■ WORK TO BE COMPLETED
Locate the line bearing "Sparse: 20740 -> 314" in the material below, then reproduce it and each following line up to and including the line bearing "Eric: 10 -> 10.09".

■ DATA EXTRACT
:::::
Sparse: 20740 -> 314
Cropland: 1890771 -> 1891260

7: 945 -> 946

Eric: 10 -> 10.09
:::::
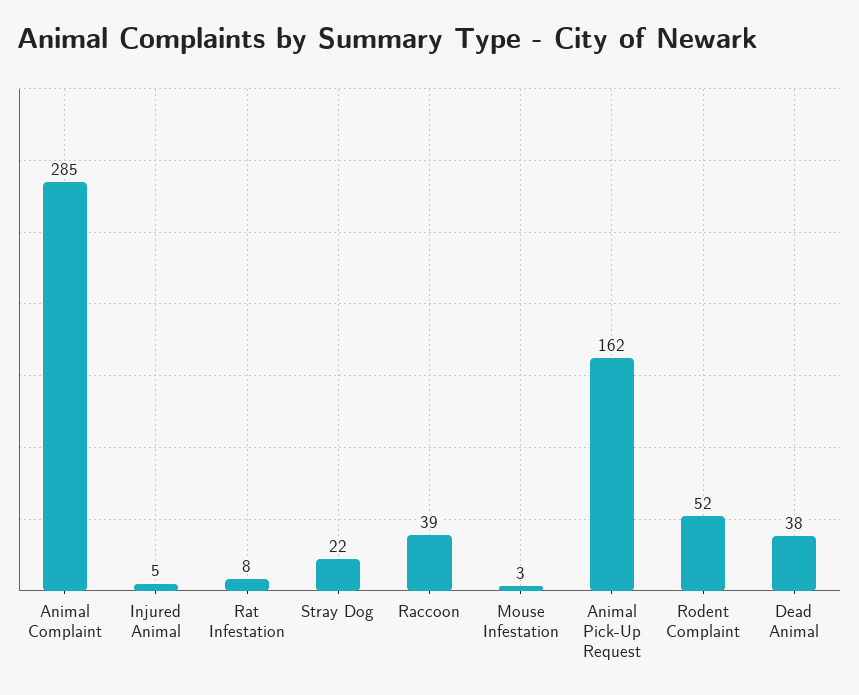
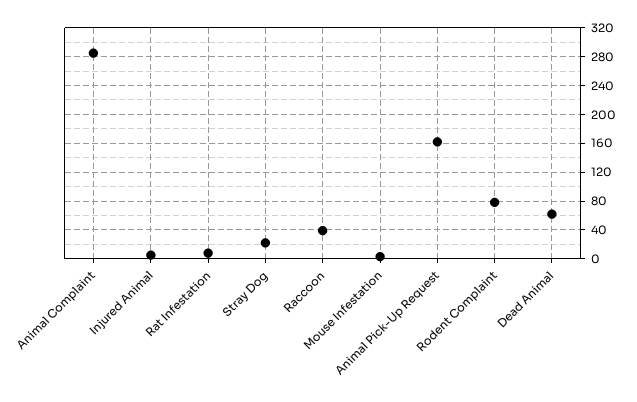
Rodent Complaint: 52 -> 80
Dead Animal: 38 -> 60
:::::
■ TASK SOLUTION
Sparse: 20740 -> 314
Cropland: 1890771 -> 1891260

7: 945 -> 946

Eric: 10 -> 10.09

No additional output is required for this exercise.